EXTRACTED TEXT:
Photothermographic elements and thermographic elements as described can
contain addenda that are known to aid in formation of a useful image. The
photothermographic element can contain development modifiers that function
as speed increasing compounds, sensitizing dyes, hardeners, antistatic
agents, plasticizers and lubricants, coating aids, brighteners, absorbing
and filter dyes, such as described in Research Disclosure, December 1978,
Item No. 17643 and Research Disclosure, June 1978, Item No. 17029.
The thermally processable element can comprise a variety of supports.
Examples of useful supports are poly(vinylacetal) film, polystyrene film,
poly(ethyleneterephthalate) film, polycarbonate film, and related films
and resinous materials, as well as paper, glass, metal, and other supports
that withstand the thermal processing temperatures.
The layers of the thermally processable element are coated on a support by
coating procedures known in the photographic art, including dip coating,
air knife coating, curtain coating or extrusion coating using hoppers. If
desired, two or more layers are coated simultaneously.
Spectral sensitizing dyes are useful in the photothermographic element to
confer added sensitivity to the element. Useful sensitizing dyes are
described in, for example, Research Disclosure, June 1978, Item No. 17029
and Research Disclosure, December 1978, Item No. 17643.
A photothermographic element as described preferably comprises a thermal
stabilizer to help stabilize the photothermographic element prior to
exposure and processing. Such a thermal stabilizer provides improved
stability of the photothermographic element during storage. Preferred
thermal stabilizers are 2-bromo-2-arylsulfonylacetamides, such as
2-bromo-2-p-tolysulfonylacetamide; 2-(tribromomethyl
sulfonyl)benzothiazole; and
6-substituted-2,4-bis(tribromomethyl)-s-triazines, such as 6-methyl or
6-phenyl-2,4-bis(tribromomethyl)-s-triazine.

TASK TO CARRY OUT: Copy out the part of the photothermographic elements text between "Examples of useful" and "Item No. 17643.", inclusive, word for word.

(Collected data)
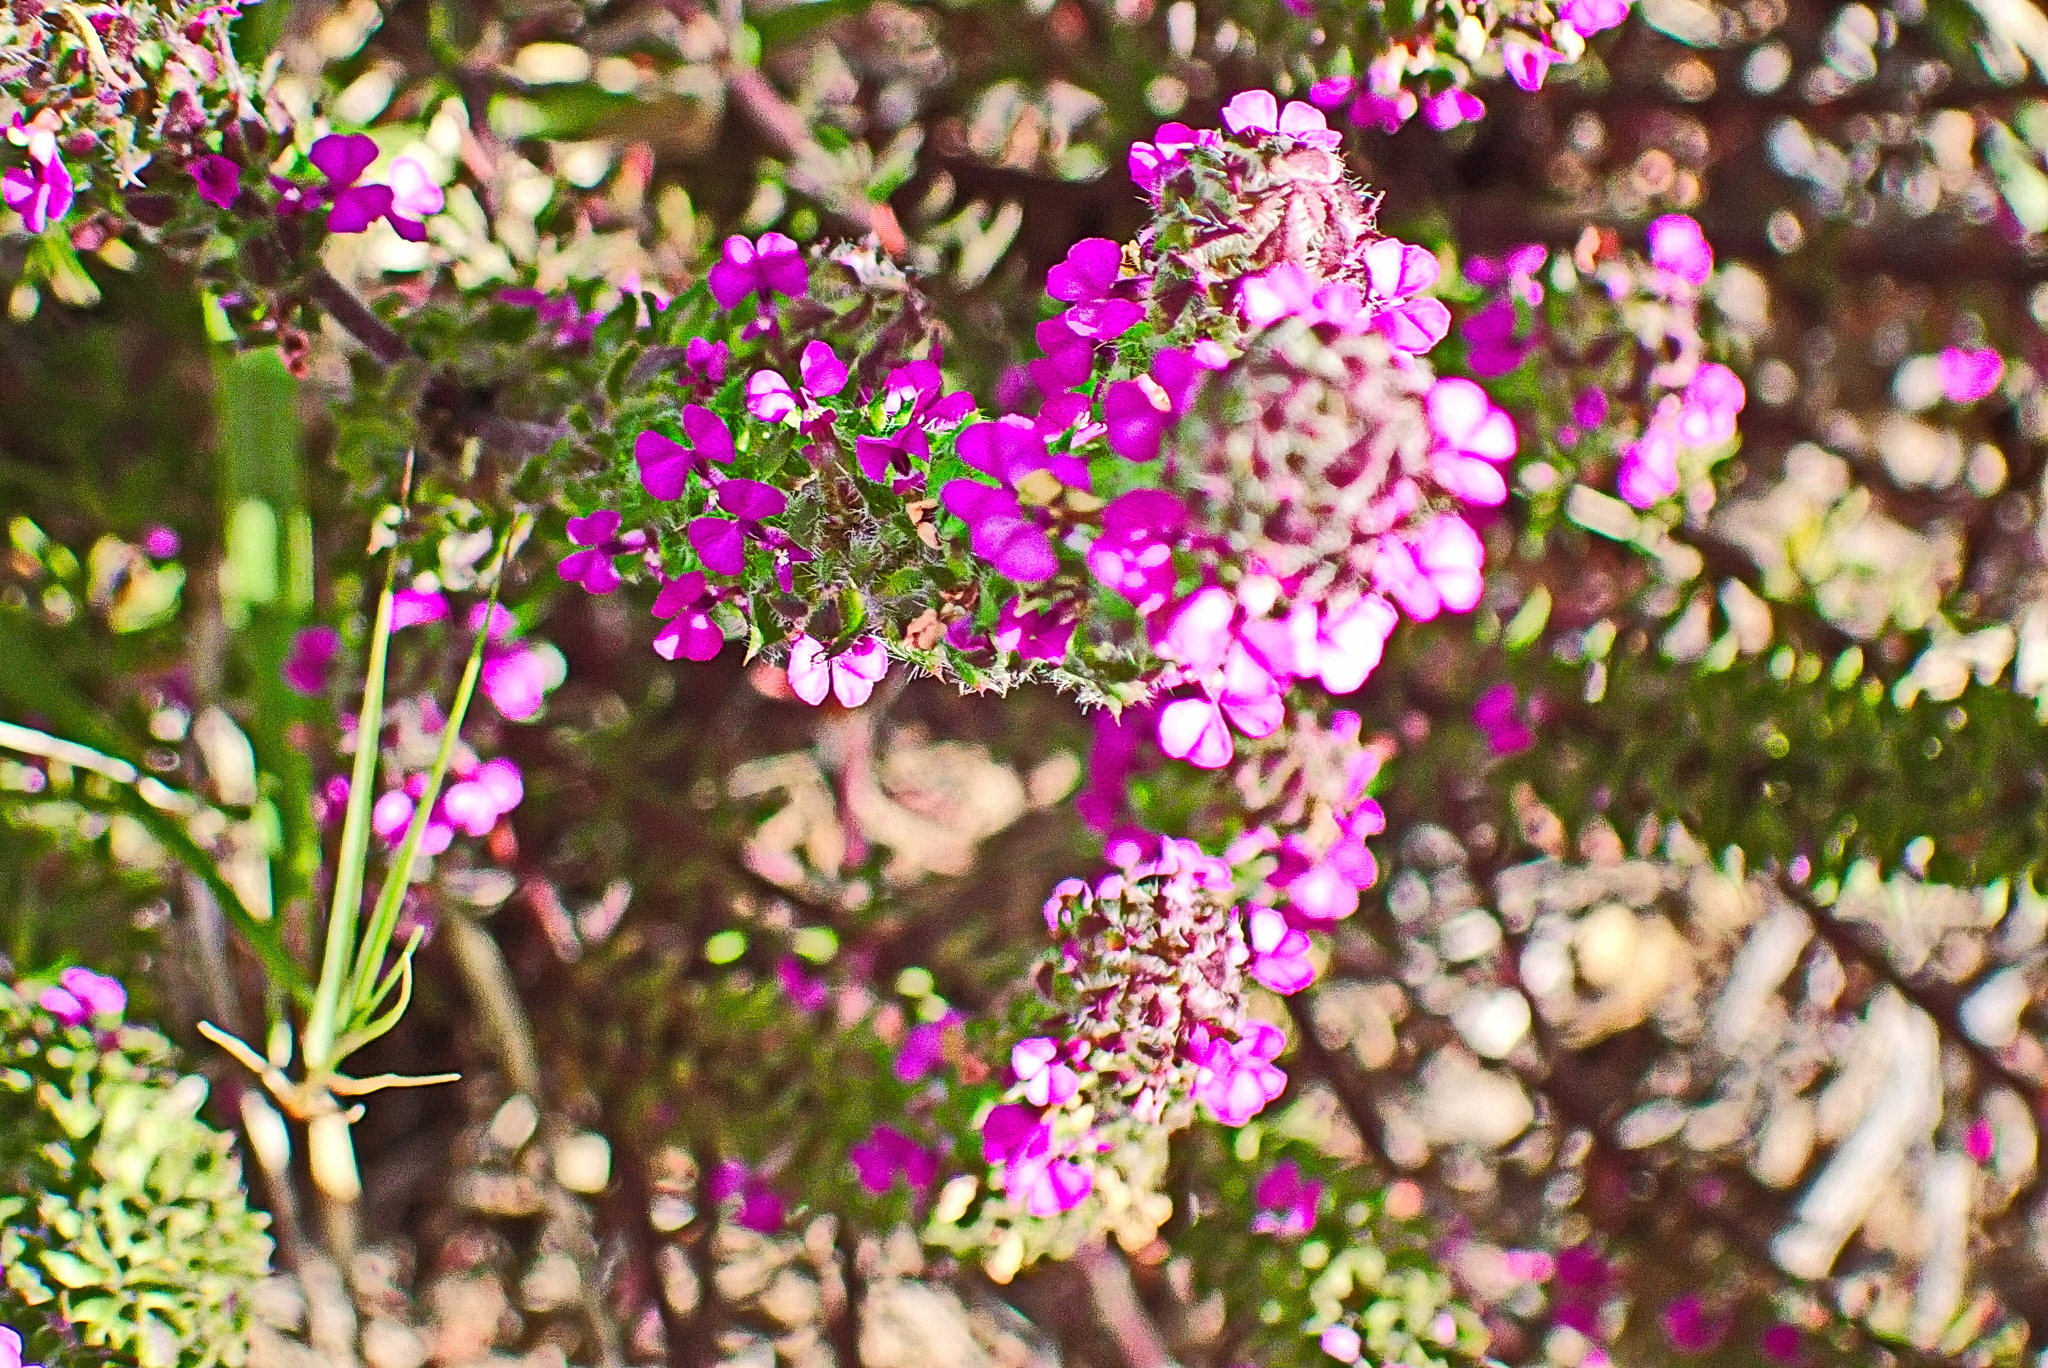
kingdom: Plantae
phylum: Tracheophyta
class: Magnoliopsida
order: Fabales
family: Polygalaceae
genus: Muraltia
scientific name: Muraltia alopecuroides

WRITTEN ANSWER:
Examples of useful supports are poly(vinylacetal) film, polystyrene film,
poly(ethyleneterephthalate) film, polycarbonate film, and related films
and resinous materials, as well as paper, glass, metal, and other supports
that withstand the thermal processing temperatures.
The layers of the thermally processable element are coated on a support by
coating procedures known in the photographic art, including dip coating,
air knife coating, curtain coating or extrusion coating using hoppers. If
desired, two or more layers are coated simultaneously.
Spectral sensitizing dyes are useful in the photothermographic element to
confer added sensitivity to the element. Useful sensitizing dyes are
described in, for example, Research Disclosure, June 1978, Item No. 17029
and Research Disclosure, December 1978, Item No. 17643.